Me: One. This one isn’t for our account, but you need it. This one has the phone number and the other one has our farm’s account number.

Francisco: So this is for our account. I see our name on top. Where’s the phone number on this one?

I abandoned Francisco and any attempt at a further explanation in my broken Portuguese and went looking for my husband to make the phone call. He and Francisco went outside to call from a point that had good cell phone reception, and then went down to open the gate for the repair truck. It was 7:30pm, and neither of us had eaten so I started making dinner.

I had purchased some meat in town just before the stores closed for the day. After three days of eating sausage for dinner I was desperate for a change. I explained the situation to the store clerk: “I’d like to buy some meat. Any meat, please just not sausage, since that’s all we have at home.” She gave me a knowing smile and leaned into the meat locker, her small frame disappearing to her shins into its concavity. I could see over her shoulder that it was pretty empty and our options weren’t good. “We have….. turkey wings, chicken wings…. sausage…. and sausage,” her laughter echoing up from its depths. “That’s fine. Give me the wings.”

So here I was in the dark with a bag of frozen meat. I’ve made wiser purchases in my life. I opened the bag and was chagrined to discover that I had ended up with turkey wings and these wings were not the humble wings of my Thanksgiving dinners past. These were monstrous, dinosaurian wings. These were wings that could have dazed a T-Rex, wings with biceps larger than my own. I assessed the situation: enormous wings, too large to cook thoroughly on a stove top, all frozen into one block.

I am gifted with the unique talent of perserverance. It is a blessing when completing a tough job. It is a curse when faced with a disaster of gastronomic proportions. A sane, normal person would have given up at this point and settled for one more night of sausage. Instead, fixated on some imaginary recipe I dropped those legs in boiling water to separate them, and then set to carving up the steaming, scalding hot dinosaur wings into manageable sizes by candlelight. My husband, employing the seismic detector that only spouses have, sensed the impending emotional explosion and moved in to help with the frustrating process. Together we lit the pilotless oven and breaded those wings.

The repair truck arrived, and my husband exited to greet him. They relayed shouts from the power post to the doorway, attempting to resolve the problem. It became clear that the problem was somewhere in the line spanning the valley and it would have to wait until daylight.
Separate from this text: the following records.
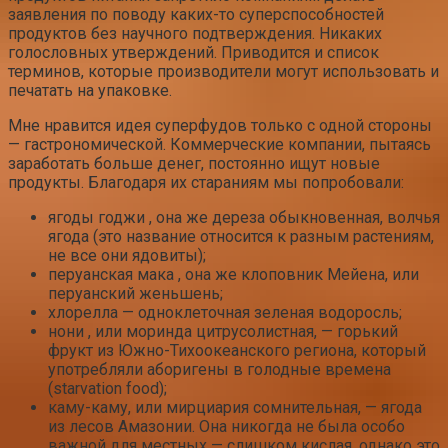
заявления по поводу каких-то суперспособностей
продуктов без научного подтверждения. Никаких
голословных утверждений. Приводится и список
терминов, которые производители могут использовать и
печатать на упаковке.
Мне нравится идея суперфудов только с одной стороны
— гастрономической. Коммерческие компании, пытаясь
заработать больше денег, постоянно ищут новые
продукты. Благодаря их стараниям мы попробовали:
ягоды годжи , она же дереза обыкновенная, волчья
ягода (это название относится к разным растениям,
не все они ядовиты);
перуанская мака , она же клоповник Мейена, или
перуанский женьшень;
хлорелла — одноклеточная зеленая водоросль;
нони , или моринда цитрусолистная, — горький
фрукт из Южно-Тихоокеанского региона, который
употребляли аборигены в голодные времена
(starvation food);
каму-каму, или мирциария сомнительная, — ягода
из лесов Амазонии. Она никогда не была особо
важной для местных — слишком кислая, однако это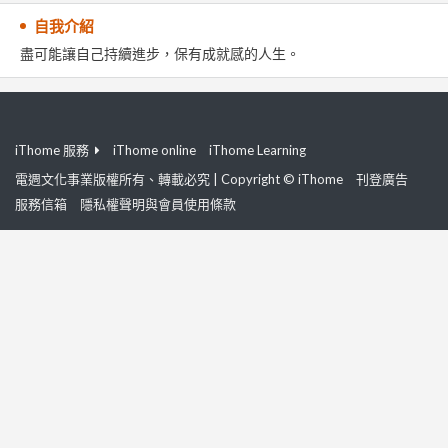
自我介紹
盡可能讓自己持續進步，保有成就感的人生。
iThome 服務
iThome online
iThome Learning
電週文化事業版權所有、轉載必究 | Copyright © iThome
刊登廣告
服務信箱
隱私權聲明與會員使用條款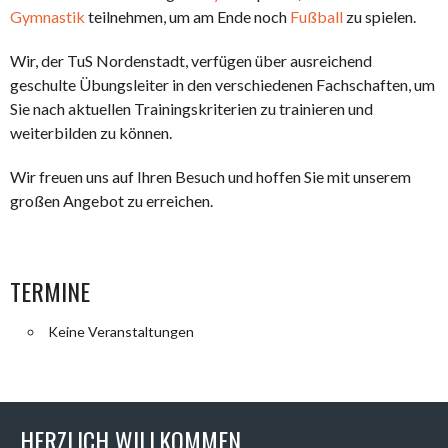
Gymnastik
teilnehmen, um am Ende noch
Fußball
zu spielen.
Wir, der TuS Nordenstadt, verfügen über ausreichend
geschulte Übungsleiter in den verschiedenen Fachschaften, um
Sie nach aktuellen Trainingskriterien zu trainieren und
weiterbilden zu können.
Wir freuen uns auf Ihren Besuch und hoffen Sie mit unserem
großen Angebot zu erreichen.
TERMINE
Keine Veranstaltungen
HERZLICH WILLKOMMEN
It soon became clear that checking the “golden” tone of breading would be even harder to do by candlelight than the initial separation of the wings. We waited, and finally decided–swayed by our rumbling tummies–that charred on the wingtips meant that time was up. My husband went back outside to finish talking to the repair man, and I dove into the food. It was 8:30pm; my hunger was narrowing my vision. I poked at it, pried and levered with my fork, struggling to pull some of the tough meat from that wing. Ultimately my base brain and its need for sustenance overrode my social training, and I discarded all forms of delicacy and cavewomaned my teeth into that wing. My husband walked back into the kitchen and gave me a startled glance. “There’s no delicate way to do this,” I justified around a mouthful of meat. He laughed, and grabbed his own piece. “Ok, then. So it got done well enough?” and he moved another candle onto the table. With a sinking feeling in my stomach I realized that there was another reason that the meat might have been tough to pull off the bones, “Yes, I think so….” You see, if checking to see if breading is golden in candlelight is hard, checking to see if the meat is still pink was even harder still. Now in the brighter light of the second candle it looked done, sort of. Who could tell? My primordial hunger vanished.
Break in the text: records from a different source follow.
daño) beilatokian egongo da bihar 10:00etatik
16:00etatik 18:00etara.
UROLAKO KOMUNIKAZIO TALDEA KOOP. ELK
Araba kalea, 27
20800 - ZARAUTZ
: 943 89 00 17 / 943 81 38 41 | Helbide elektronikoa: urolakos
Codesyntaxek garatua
Francisco entered, outraged that the repair man was unable to solve our problem and dead-set on calling the company to complain. “What’s the phone number?” My husband, much wiser in the ways of the world, jotted the number down for him on a separate piece of paper. Genius.

We served some leftover beans and rice and vegetables onto our plates, and went to bed. The dogs dined happily on dinosaur wings in the moonlight.